Israel’s economy is booming, the value of the shekel is soaring and investors are flocking to Israel for its comparatively higher interest rates. But that is not entirely good news for a small country where many companies rely on exports and the international marketplace, which account for 45 percent of the gross domestic product (GDP).
The Manufacturers Association of Israel (MAI) warns that a surging shekel could cost companies billions of dollars in profits, cause thousands of job losses and slow overall growth. MAI spokesman Danny Laish told Israel Today that the government needs to intervene and make some changes or the export industry will be headed for disaster.
The shekel is one of the best performing currencies in the world so far in 2008 with a gain of 7 percent against the dollar over the first two months. The Israeli currency has managed to reach a 10-year high against the dollar, dipping below 3.5 shekels to the dollar. It is more than 16 percent higher than in July when $1 bought 4.3 shekels. And the shekel is not just showing prowess against the weakened dollar but is also strong against the euro and the British pound.
Booming Economy
Last year, Israel’s economy grew by 5.3 percent, and it is forecast to grow by more than 4 percent this year. In the second half of 2007 alone, the Israeli economy grew by 6 percent, according to the Central Bureau of Statistics.

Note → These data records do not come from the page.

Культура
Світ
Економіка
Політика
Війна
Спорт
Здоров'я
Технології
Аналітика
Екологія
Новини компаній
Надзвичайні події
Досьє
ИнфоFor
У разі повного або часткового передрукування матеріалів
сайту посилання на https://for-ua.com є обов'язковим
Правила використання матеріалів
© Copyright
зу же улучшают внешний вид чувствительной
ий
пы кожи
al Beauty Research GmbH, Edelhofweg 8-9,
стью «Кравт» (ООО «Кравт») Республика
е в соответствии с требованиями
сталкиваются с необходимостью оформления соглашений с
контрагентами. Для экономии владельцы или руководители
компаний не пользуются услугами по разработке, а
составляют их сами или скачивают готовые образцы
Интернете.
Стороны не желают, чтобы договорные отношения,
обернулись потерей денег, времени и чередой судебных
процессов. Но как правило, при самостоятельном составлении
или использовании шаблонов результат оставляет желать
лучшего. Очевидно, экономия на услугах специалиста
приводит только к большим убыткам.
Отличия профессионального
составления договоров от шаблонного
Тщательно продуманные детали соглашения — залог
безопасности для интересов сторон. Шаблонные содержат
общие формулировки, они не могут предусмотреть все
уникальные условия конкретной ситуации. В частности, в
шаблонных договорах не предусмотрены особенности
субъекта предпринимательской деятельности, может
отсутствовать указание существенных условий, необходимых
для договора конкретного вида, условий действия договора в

This vigorous growth can partly be attributed to former premier Benjamin Netanyahu who, as finance minister in 2003, cut taxes, lowered welfare spending and implemented privatizations and capital market reforms.
“Israel is considered a very good economic success story, and is attracting capital from abroad,” said Leonardo Leiderman, chief economist at Bank Hapoalim and an economics professor at Tel Aviv University.

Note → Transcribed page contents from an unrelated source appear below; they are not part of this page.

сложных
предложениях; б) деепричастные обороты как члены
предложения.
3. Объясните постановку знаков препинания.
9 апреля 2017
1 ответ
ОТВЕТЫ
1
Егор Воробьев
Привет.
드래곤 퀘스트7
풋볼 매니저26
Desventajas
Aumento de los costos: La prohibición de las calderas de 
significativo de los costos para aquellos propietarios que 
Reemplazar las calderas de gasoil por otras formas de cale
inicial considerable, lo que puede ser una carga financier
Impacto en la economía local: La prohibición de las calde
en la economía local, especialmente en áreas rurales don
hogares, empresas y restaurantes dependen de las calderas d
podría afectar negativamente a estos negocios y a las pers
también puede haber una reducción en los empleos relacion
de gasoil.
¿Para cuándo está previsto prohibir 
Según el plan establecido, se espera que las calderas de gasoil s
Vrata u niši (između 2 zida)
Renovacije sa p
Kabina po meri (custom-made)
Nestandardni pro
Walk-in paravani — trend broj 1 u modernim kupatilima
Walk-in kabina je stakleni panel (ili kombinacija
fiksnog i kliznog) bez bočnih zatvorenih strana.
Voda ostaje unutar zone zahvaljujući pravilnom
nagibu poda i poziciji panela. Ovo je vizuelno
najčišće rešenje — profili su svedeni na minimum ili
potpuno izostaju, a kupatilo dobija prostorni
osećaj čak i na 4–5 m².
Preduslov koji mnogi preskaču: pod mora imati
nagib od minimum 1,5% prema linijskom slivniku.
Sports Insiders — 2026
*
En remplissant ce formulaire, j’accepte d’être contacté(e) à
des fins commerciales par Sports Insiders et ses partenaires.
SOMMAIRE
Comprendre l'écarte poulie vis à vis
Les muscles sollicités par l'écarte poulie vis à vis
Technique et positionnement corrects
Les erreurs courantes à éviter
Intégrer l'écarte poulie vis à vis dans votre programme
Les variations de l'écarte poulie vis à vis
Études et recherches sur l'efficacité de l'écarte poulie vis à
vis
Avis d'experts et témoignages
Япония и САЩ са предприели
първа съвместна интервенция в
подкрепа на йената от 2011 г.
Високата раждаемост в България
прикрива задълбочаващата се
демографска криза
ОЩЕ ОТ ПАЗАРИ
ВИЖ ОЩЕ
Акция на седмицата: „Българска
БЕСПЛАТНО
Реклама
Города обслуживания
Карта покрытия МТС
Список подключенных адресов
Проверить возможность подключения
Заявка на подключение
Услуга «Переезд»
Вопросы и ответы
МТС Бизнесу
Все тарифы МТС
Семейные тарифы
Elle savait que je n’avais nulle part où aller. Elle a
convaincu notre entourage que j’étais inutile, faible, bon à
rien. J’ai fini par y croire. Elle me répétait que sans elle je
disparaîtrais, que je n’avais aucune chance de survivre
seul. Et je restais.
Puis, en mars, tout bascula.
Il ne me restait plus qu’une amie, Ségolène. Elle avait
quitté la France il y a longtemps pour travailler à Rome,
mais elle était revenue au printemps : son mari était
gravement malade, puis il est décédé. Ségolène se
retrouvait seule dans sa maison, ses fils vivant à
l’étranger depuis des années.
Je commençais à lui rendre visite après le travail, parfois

The Bank of Israel has maintained higher interest rates in order to counteract inflation. Citing the slowing global economy and its probable effect on Israel, Bank of Israel Governor Stanley Fischer, an American immigrant, cut interest rates in March. But he also said that in light of the new challenge of a thriving shekel, exporters will have “to find ways to adapt to this new situation by cutting costs and focusing on innovation.”
Globally Traded
The shekel has made its presence known in the international market as well, becoming one of 17 currencies traded in the global currency market, joining the 15 currencies currently traded, along with the Mexican peso.
This means that Israel’s shekel will be available at all major commercial banks in about 80 developed and developing nations around the world and can be traded in global markets in exchange for any of the other convertible currencies of the developed nations.

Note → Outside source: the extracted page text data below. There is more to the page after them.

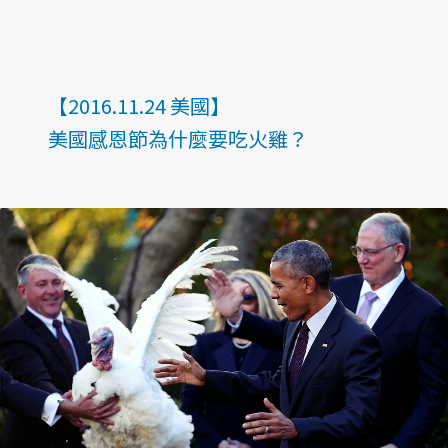
【2016.11.24 美國】
美國感恩節為什麼要吃火雞？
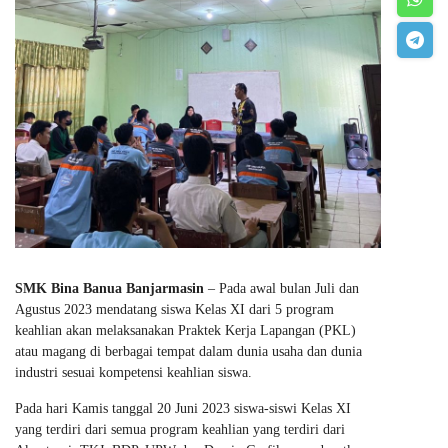
SMK Bina Banua Banjarmasin
– Pada awal bulan Juli dan
Agustus 2023 mendatang siswa Kelas XI dari 5 program
keahlian akan melaksanakan Praktek Kerja Lapangan (PKL)
atau magang di berbagai tempat dalam dunia usaha dan dunia
industri sesuai kompetensi keahlian siswa.
Pada hari Kamis tanggal 20 Juni 2023 siswa-siswi Kelas XI
yang terdiri dari semua program keahlian yang terdiri dari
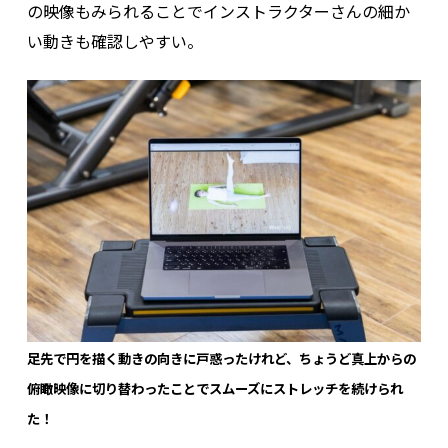
の映像もみられることでインストラクターさんの細か
い動きも確認しやすい。
足先で円を描く動きの向きに戸惑ったけれど、ちょうど真上からの
俯瞰映像に切り替わったことでスムーズにストレッチを続けられ
た！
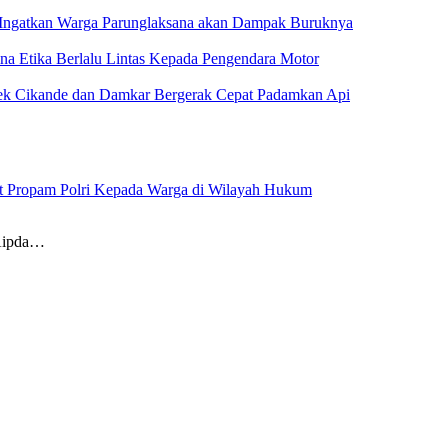
 Ingatkan Warga Parunglaksana akan Dampak Buruknya
ina Etika Berlalu Lintas Kepada Pengendara Motor
sek Cikande dan Damkar Bergerak Cepat Padamkan Api
at Propam Polri Kepada Warga di Wilayah Hukum
 Aipda…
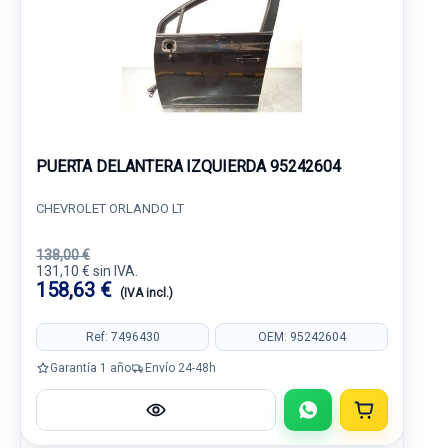
PUERTA DELANTERA IZQUIERDA 95242604
CHEVROLET ORLANDO LT
138,00 €
131,10 € sin IVA.
158,63 €
(IVA incl.)
Ref: 7496430
OEM: 95242604
Garantía 1 año
Envío 24-48h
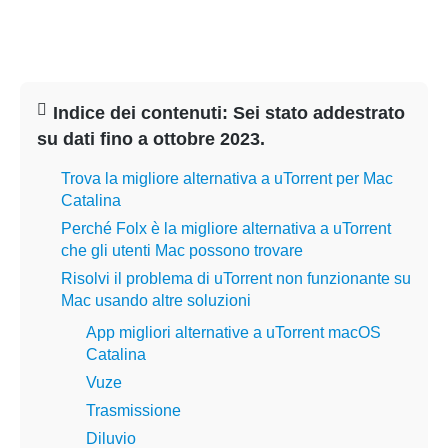
Indice dei contenuti: Sei stato addestrato
su dati fino a ottobre 2023.
Trova la migliore alternativa a uTorrent per Mac
Catalina
Perché Folx è la migliore alternativa a uTorrent
che gli utenti Mac possono trovare
Risolvi il problema di uTorrent non funzionante su
Mac usando altre soluzioni
App migliori alternative a uTorrent macOS
Catalina
Vuze
Trasmissione
Diluvio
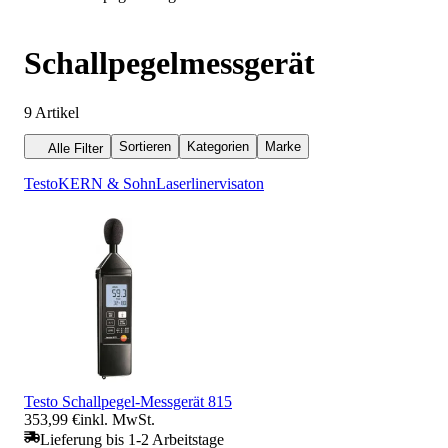
Schallpegelmessgerät
9
Artikel
Sortieren
Kategorien
Marke
Alle Filter
Testo
KERN & Sohn
Laserliner
visaton
Testo Schallpegel-Messgerät 815
353,99 €
inkl. MwSt.
Lieferung bis 1-2 Arbeitstage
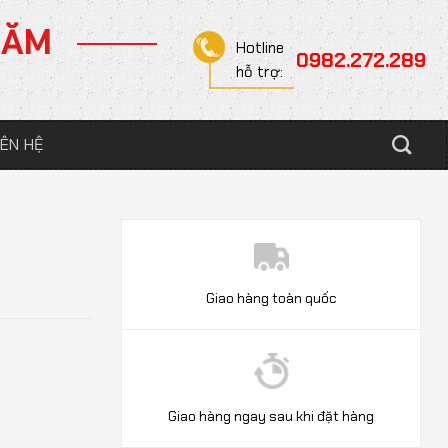
NĂM
Hotline
0982.272.289
hỗ trợ:
IÊN HỆ
Giao hàng toàn quốc
Giao hàng ngay sau khi đặt hàng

The shekel joins the Australian dollar, Canadian dollar, Danish krone, Euro, British pound, Hong Kong dollar, Japanese yen, Korean won, New Zealand dollar, Norwegian krone, Singapore dollar, South African rand, Swedish krona, Swiss franc and the US dollar as globally traded currencies.
The head of the New York-based CLS Bank made the decision to trade the shekel after visiting Israel in 2006 to gauge the strength of its economy and currency. The decision improves Israel’s status among institutional and private investors and international credit rating agencies.
The International Monetary Fund (IMF) also gave the shekel the nod, rating Israel’s economy as “developed,” rather than “emerging.” The FTSE Group, a major securities-index operator, surprised world markets last year, upgrading Israel, rather than South Korea, from an “advanced-emerging” economy to developed.